The other problem is that across Southeast Asia, there’s enormous variation in how rubber is grown, from vast monoculture plantations where almost no native species can survive to small agroforestry holdings that can provide high-quality habitat for many species, even if they aren’t as good as pristine forest. So any sustainability measures would have to be tailored to particular regions or plantation types. And the plantations are popping up across a range of landscapes, both on former agricultural lands and in forests. In Cambodia, rubber tree plantations have displaced the largest dry evergreen forest in Southeast Asia. Areas officially designated as protected for wildlife, both in Cambodia and China, have been cleared to make way for rubber plantations.

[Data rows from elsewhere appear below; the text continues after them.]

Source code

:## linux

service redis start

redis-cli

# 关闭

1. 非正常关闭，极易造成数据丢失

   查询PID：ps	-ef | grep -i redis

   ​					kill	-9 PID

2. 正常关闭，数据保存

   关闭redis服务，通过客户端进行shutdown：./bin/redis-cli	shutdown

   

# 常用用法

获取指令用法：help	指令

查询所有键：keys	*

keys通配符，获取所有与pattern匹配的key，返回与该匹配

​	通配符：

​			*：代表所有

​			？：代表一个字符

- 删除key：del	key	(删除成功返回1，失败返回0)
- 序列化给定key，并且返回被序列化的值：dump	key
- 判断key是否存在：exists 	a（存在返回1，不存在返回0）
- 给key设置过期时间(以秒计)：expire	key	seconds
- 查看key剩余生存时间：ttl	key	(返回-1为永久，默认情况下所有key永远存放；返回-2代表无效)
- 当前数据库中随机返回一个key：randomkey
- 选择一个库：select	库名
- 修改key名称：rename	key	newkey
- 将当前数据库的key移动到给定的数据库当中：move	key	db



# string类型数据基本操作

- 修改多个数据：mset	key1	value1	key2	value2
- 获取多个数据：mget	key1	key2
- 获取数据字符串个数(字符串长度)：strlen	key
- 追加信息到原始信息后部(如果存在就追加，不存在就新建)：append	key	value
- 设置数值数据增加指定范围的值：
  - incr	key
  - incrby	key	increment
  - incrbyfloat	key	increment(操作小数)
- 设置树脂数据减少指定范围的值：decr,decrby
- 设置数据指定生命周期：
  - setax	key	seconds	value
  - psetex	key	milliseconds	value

Until tires and other rubber products can be certified as forest-friendly, there’s not much opportunity for consumer choice—other than the choice not to drive in the first place. Meanwhile, though, people can demand that their governments restrict imports to rubber that doesn’t come from wrecking rainforests, said Matthew Struebig, a tropical ecologist at the University of Kent. (But with the Obama administration now pushing the Trans-Pacific Partnership Free Trade Agreement, don’t look for that to happen anytime soon.)
It may also help to write to tire brands—Michelin and Bridgestone are part of the “sustainable” rubber working group—and remind them that any certification scheme needs clear, effective, stringent requirements. Otherwise, it’s just another form of green washing.
Geoffrey Giller contributed reporting for this column.